An exact, picture-free copy of the listing is required.

════════════════════

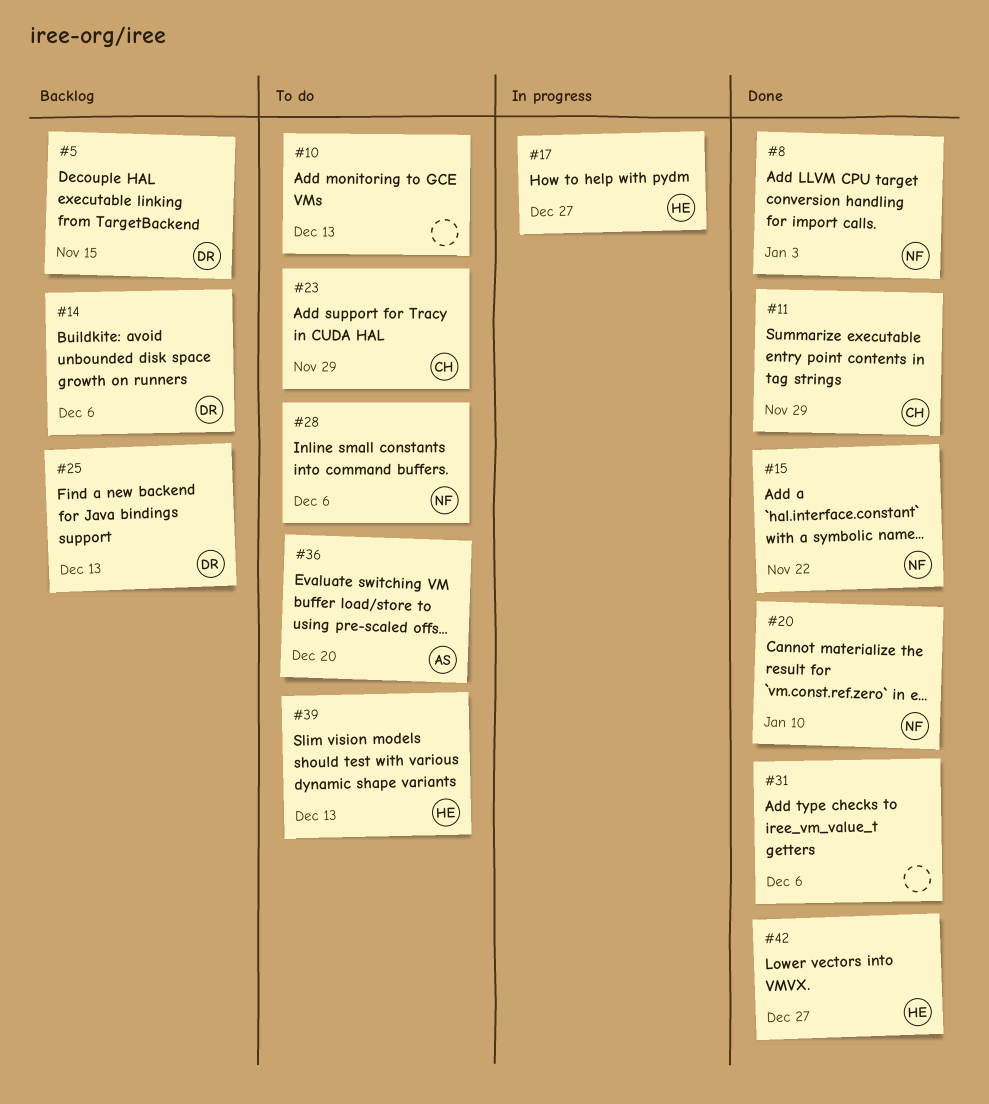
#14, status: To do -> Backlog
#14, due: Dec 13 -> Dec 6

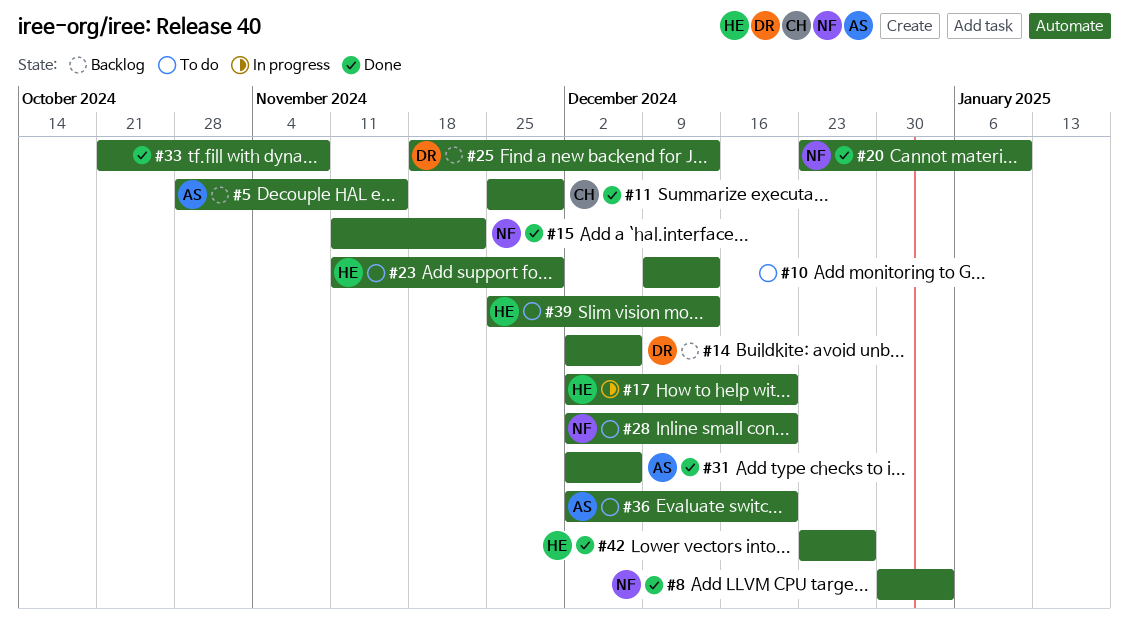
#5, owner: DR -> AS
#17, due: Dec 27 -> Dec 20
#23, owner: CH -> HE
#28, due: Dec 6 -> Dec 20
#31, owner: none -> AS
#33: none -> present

════════════════════

Response to this exercise:
#14, status: To do -> Backlog
#14, due: Dec 13 -> Dec 6

#5, owner: DR -> AS
#17, due: Dec 27 -> Dec 20
#23, owner: CH -> HE
#28, due: Dec 6 -> Dec 20
#31, owner: none -> AS
#33: none -> present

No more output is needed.